Lamination Series

These images are made with the Kodak Minishot, which produces an instant digital print at 3” x 3.” Unlike digital cameras, the Minishot has no memory to save the image or generate a digital file, so these are unique point-and-shoot prints, similar to a Polaroid. As a kind of “poor image” the color, contrast, and tonal range are limited to the capabilities of the camera’s internal printer.

I have tested the camera-printer over the course of geologic investigations in Nova Scotia, Oregon, Chile, and Argentina noticing how it responds to different lighting conditions and how it handles bright saturation or subtle color shifts. This project echoes the challenges of planetary imaging, seeing through devices and developing a new way of seeing within such uncontrollable limitations.

The digital images here are scans from the original 3 × 3 Minishot.

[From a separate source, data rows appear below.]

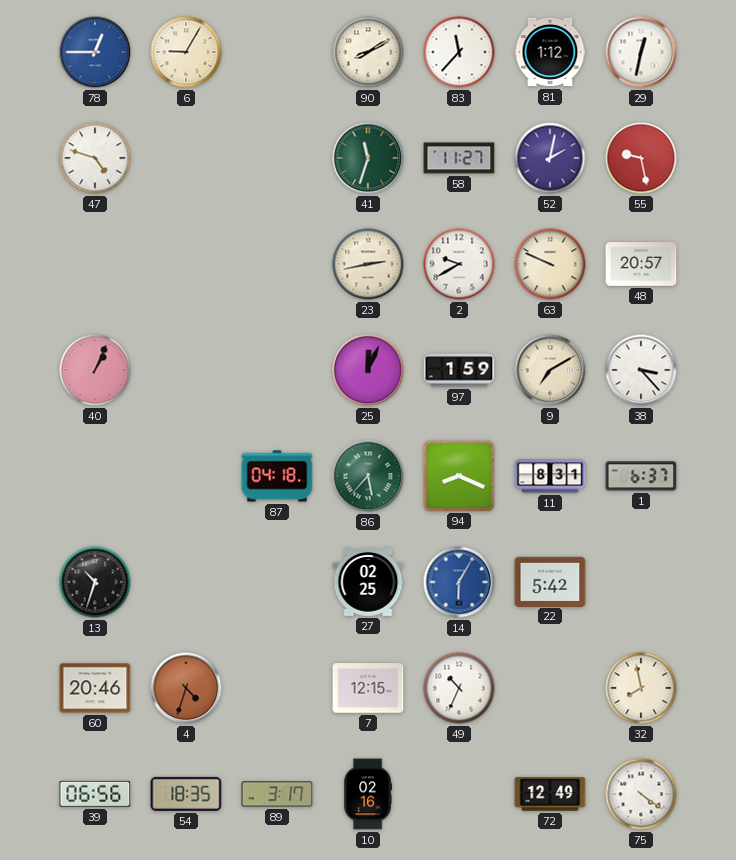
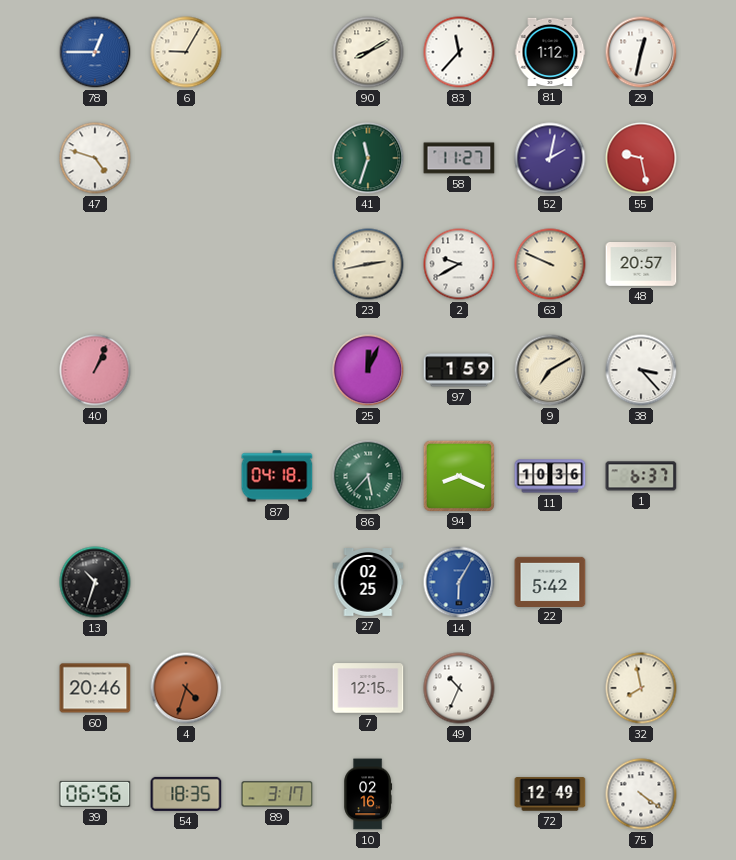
11: 8:31 -> 10:36
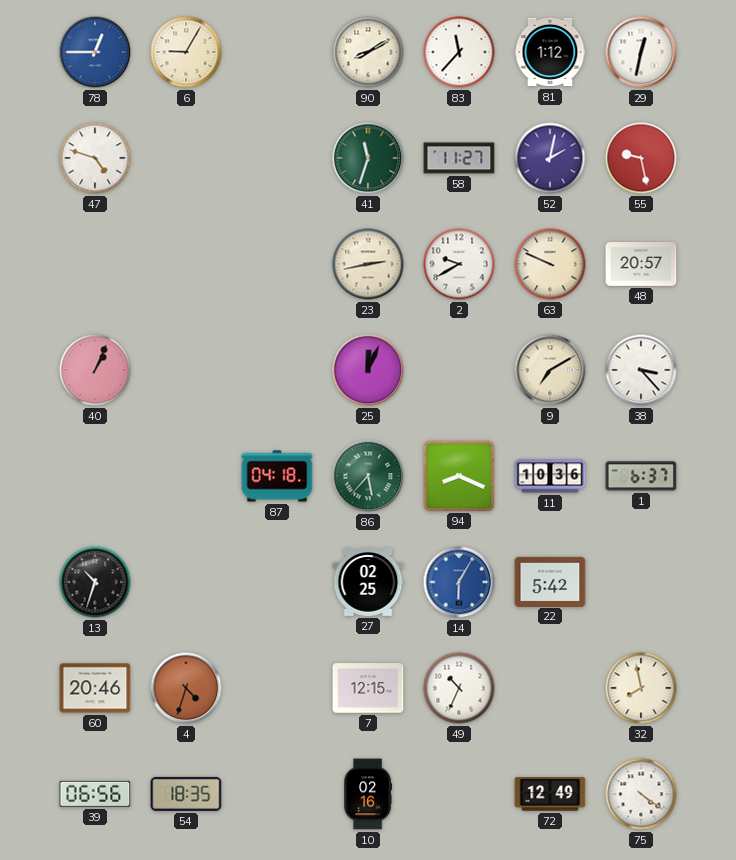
97: 1:59 -> none
89: 3:17 -> none
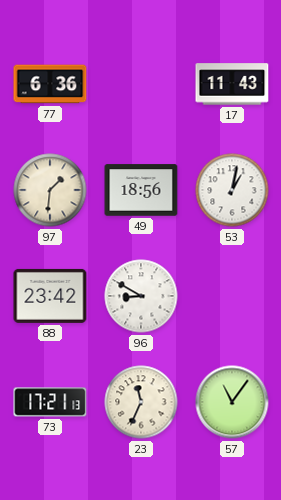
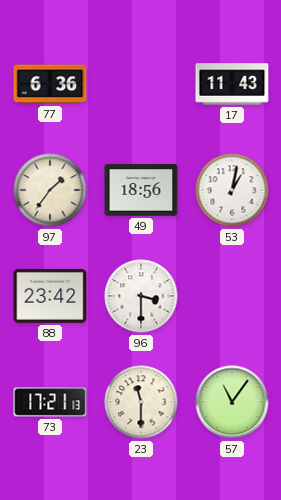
97: 1:31 -> 1:36
96: 8:50 -> 3:30
23: 11:34 -> 11:30
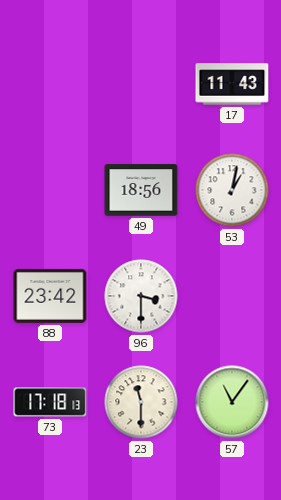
77: 6:36 -> none
97: 1:36 -> none
73: 17:21 -> 17:18
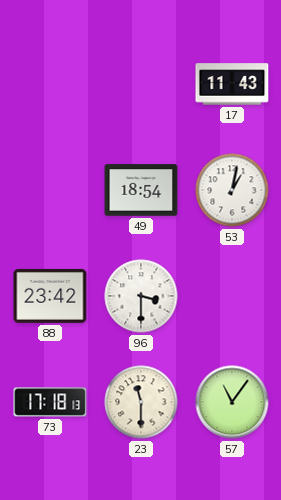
49: 18:56 -> 18:54
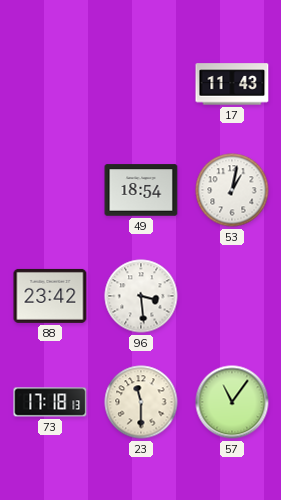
96: 3:30 -> 3:29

They are color-corrected to match the Minishot as closely as possible. The scans allow enlargement of the print at a very high resolution, showing how the integrity of the image loosens into a painterly layering of color. This is happens because the Minishot is a dye sublimation process that can only apply one color pass at a time: yellow, magenta, cyan, and then a final clear coating to the pearly-sheen paper. These pictures are an assembly of thin ink splotches that cohere in varying degrees of legibility to a notion of landscape.